- **Exercise details**: Please restate each entry word for word and leave the pictures out.

○ ○ ○ ○

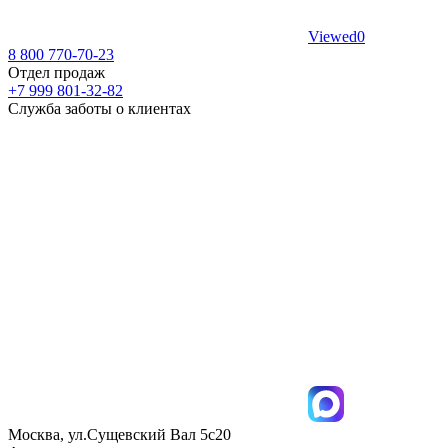
Viewed
0
8 800 770-70-23
Отдел продаж
+7 999 801-32-82
Служба заботы о клиентах
Москва, ул.Сущевский Вал 5с20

○ ○ ○ ○

- **Expected answer**:
Viewed
0
8 800 770-70-23
Отдел продаж
+7 999 801-32-82
Служба заботы о клиентах
Москва, ул.Сущевский Вал 5с20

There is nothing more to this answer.